- **WRITTEN TASK**
Return every line of text in the listing below word for word, leaving out the pictures.

- **RECORDS SUPPLIED**

┏━━

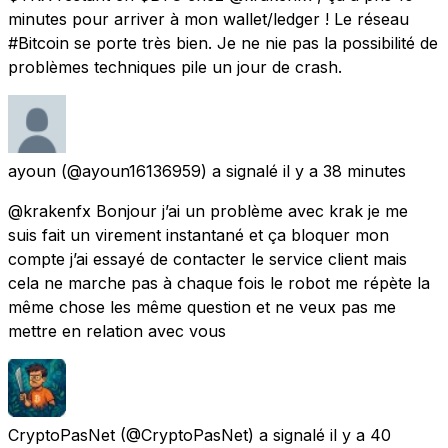
minutes pour arriver à mon wallet/ledger ! Le réseau
#Bitcoin se porte très bien. Je ne nie pas la possibilité de
problèmes techniques pile un jour de crash.
ayoun
(@ayoun16136959) a signalé
il y a 38 minutes
@krakenfx Bonjour j’ai un problème avec krak je me
suis fait un virement instantané et ça bloquer mon
compte j’ai essayé de contacter le service client mais
cela ne marche pas à chaque fois le robot me répète la
même chose les même question et ne veux pas me
mettre en relation avec vous
CryptoPasNet
(@CryptoPasNet) a signalé
il y a 40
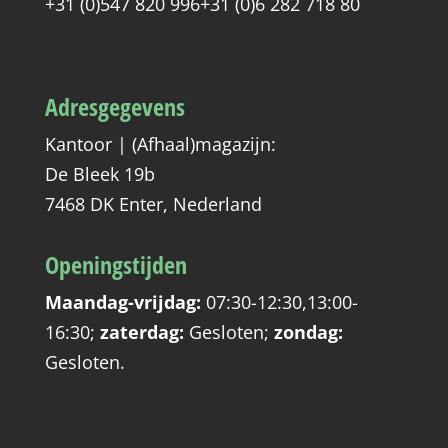
+31 (0)547 820 996
+31 (0)6 282 718 80
Adresgegevens
Kantoor | (Afhaal)magazijn:
De Bleek 19b
7468 DK Enter, Nederland
Openingstijden
Maandag-vrijdag:
07:30-12:30,13:00-
16:30
;
zaterdag:
Gesloten
;
zondag:
Gesloten
.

┗━━

- **TASK OUTPUT**
minutes pour arriver à mon wallet/ledger ! Le réseau
#Bitcoin se porte très bien. Je ne nie pas la possibilité de
problèmes techniques pile un jour de crash.
ayoun
(@ayoun16136959) a signalé
il y a 38 minutes
@krakenfx Bonjour j’ai un problème avec krak je me
suis fait un virement instantané et ça bloquer mon
compte j’ai essayé de contacter le service client mais
cela ne marche pas à chaque fois le robot me répète la
même chose les même question et ne veux pas me
mettre en relation avec vous
CryptoPasNet
(@CryptoPasNet) a signalé
il y a 40
+31 (0)547 820 996
+31 (0)6 282 718 80
Adresgegevens
Kantoor | (Afhaal)magazijn:
De Bleek 19b
7468 DK Enter, Nederland
Openingstijden
Maandag-vrijdag:
07:30-12:30,13:00-
16:30
;
zaterdag:
Gesloten
;
zondag:
Gesloten
.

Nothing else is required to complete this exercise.